Problem description:
Scan the records for "flex". Show the matching lines.
[Materials provided Boundary: Start]
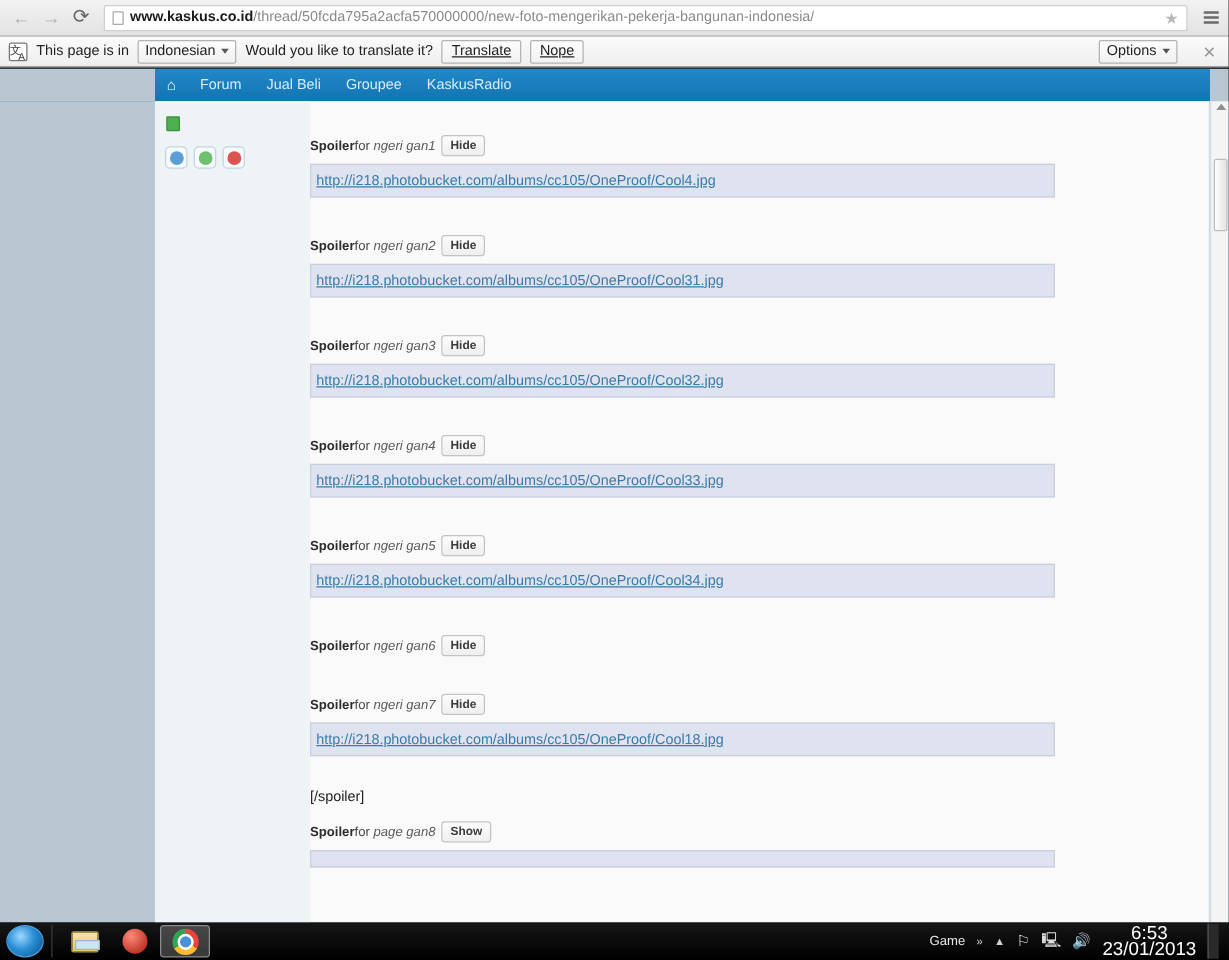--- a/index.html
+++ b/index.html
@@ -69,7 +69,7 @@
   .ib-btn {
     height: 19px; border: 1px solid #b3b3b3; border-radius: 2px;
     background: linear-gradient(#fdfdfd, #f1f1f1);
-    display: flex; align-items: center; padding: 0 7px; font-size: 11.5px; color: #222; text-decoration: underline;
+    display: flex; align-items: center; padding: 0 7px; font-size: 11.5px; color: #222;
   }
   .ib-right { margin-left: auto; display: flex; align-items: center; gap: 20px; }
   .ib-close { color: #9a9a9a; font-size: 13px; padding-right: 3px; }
[Materials provided Boundary: End]
Task result:
-    display: flex; align-items: center; padding: 0 7px; font-size: 11.5px; color: #222; text-decoration: underline;
+    display: flex; align-items: center; padding: 0 7px; font-size: 11.5px; color: #222;
   .ib-right { margin-left: auto; display: flex; align-items: center; gap: 20px; }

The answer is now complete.